Other moral conflicts arise (Curtin has a chance to let Dobbs die in a cave-in but rescues him instead, and a fourth team member named Cody joins the fray and the original three plan to kill him) as well as obstacles including run-ins with a roving gang of Mexican bandits who pretend to be Federal Agents which yield the famous “stinkin’ badges” quote. However, all of the physical and natural conflicts that arise are all downplayed in order to focus on Howard’s self-fulfilling prophecy of madness and greed taking hold, so much so that Howard’s repeated and characteristic insane laugh is actually adopted by Dobbs in several scenes. The belabored motif of distrust finally culminates in Dobbs shooting Curtin (behind a wagon, and off camera so that the viewer is never 100% sure what happened) and leaving him for dead.
The preachy moral of the story falls solely in the fate of Dobbs, who encounters the bandits yet again, but now that he has betrayed his friends and let greed get in the way, there is nobody to help him when the bandits brutally murder him. They loot his supplies and dump all his bags of “sand” which is actually all the unrefined gold he, Curtin and Howard extracted from the mountain. The wind symbolically carries all the gold away and it, like Dobb’s soul, is lost in the desert. The final reminder that Dobbs is a bad guy and that Curtin and Howard are good guys comes at their reactions to the loss of the treasure. Howard’s annoying cackle-laugh is finally genuine rather than insane ranting as he and Curtin almost seem to revel in the fact that their adventure ends so ironically. In a way, they are almost liberated by the loss of the gold as it represents a sort of lifting of the greed-imposed curse.

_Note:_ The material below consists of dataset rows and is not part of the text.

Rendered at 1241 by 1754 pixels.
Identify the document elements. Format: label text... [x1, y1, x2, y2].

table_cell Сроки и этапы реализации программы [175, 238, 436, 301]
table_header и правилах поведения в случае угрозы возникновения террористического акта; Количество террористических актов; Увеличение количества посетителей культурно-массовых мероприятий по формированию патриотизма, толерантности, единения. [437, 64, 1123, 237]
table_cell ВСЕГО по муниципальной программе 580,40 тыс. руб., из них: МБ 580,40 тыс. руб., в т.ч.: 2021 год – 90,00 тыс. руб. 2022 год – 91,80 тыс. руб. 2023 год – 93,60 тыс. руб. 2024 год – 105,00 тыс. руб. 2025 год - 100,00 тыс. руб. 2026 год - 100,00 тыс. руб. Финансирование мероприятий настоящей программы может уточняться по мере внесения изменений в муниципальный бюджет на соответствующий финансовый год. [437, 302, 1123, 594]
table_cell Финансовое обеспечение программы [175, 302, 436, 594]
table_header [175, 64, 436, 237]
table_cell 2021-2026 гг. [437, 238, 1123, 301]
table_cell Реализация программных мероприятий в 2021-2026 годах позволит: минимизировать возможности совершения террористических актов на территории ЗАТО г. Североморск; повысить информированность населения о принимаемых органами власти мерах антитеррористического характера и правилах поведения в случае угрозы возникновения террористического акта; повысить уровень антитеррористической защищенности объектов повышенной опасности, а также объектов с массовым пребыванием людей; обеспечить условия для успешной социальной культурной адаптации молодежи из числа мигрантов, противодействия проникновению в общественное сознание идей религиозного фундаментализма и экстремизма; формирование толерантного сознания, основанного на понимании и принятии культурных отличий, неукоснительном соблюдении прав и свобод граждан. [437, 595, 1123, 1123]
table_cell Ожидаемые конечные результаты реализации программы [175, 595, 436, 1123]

As I said before, there is nothing really “wrong” with “Treasure of the Sierra Madre” there is just nothing I found to be particularly special about it. The suspense is very noir-ish without any of the actual benefits of noir, I can easily compare the daytime cinematography to that of Fred Zimmerman, the nighttime cinematography to Tod Browning and morality play to any number of films before and since. There were actually several times I wanted to fast forward through Howard’s maddening laugh, which, while unique in its own right in terms of establishing a clear roadmap of his mental state, is still not necessarily unique in a good way. Basically, if I wanted to be preached to in a sleight of hand way I would watch “Joan of Arcadia.”